Der türkische Ministerpräsident Recep Tayyip Erdoğan, der vor Merkels zweitägigem Besuch die Einrichtung türkischer Schulen in der Bundesrepublik gefordert hatte, äußerte sich sehr zufrieden über sein Treffen mit Merkel. Das Gespräch sei "unglaublich erfolgreich" gewesen, sagte Erdoğan nach einem Bericht der Zeitung Hürriyet. Der Streit über die Einrichtung türkischer Gymnasien sei vom Tisch.


Die Türkei und Deutschland erhoffen sich von einer in Istanbul geplanten gemeinsamen Universität eine Verstärkung ihrer Zusammenarbeit. "Wir haben sehr lange an diesem Projekt gearbeitet", sagte Bundeskanzlerin Angela Merkel (CDU) während einer Podiumsdiskussion in einer deutschen Schule in Istanbul.

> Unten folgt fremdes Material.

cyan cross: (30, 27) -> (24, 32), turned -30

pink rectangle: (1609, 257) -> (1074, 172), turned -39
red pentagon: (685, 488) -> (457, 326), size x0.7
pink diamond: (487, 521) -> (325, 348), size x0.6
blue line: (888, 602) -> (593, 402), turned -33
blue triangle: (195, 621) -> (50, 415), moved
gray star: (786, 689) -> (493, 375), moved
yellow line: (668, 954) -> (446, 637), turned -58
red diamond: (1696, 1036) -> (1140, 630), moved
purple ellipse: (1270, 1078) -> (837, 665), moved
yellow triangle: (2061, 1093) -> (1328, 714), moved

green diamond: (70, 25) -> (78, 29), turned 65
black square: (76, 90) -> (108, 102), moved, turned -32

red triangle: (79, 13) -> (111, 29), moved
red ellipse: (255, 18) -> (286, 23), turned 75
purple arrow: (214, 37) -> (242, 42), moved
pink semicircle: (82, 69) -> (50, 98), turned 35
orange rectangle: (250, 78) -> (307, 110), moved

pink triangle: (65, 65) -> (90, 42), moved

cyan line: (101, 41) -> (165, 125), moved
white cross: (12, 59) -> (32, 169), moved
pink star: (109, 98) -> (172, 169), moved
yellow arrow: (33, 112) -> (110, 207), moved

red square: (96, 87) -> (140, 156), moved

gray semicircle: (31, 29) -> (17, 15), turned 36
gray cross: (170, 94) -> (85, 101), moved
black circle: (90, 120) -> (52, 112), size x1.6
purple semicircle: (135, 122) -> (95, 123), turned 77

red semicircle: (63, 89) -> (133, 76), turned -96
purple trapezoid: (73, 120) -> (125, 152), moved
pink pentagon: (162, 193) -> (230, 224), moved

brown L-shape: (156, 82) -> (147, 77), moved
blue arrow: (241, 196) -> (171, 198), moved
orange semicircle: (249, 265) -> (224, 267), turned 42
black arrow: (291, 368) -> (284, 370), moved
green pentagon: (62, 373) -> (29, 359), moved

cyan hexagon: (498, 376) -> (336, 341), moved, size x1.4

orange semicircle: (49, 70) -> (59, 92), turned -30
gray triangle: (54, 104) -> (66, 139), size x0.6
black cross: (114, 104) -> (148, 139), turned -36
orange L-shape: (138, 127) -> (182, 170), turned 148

Die türkisch-deutsche Universität soll auf einem Gelände im asiatischen Teil von Istanbul entstehen. Das türkische Parlament sollte noch am Dienstag über die Einrichtung der Uni abstimmen. Deutschland stellt die Dozenten für die etwa 5000 Studenten der geplanten Hochschule und entwickelt den Lehrplan. Unterrichtssprache ist Deutsch. Im westtürkischen Izmir soll im kommenden Jahr zudem eine deutsch-türkische Stiftungsuniversität den Lehrbetrieb aufnehmen.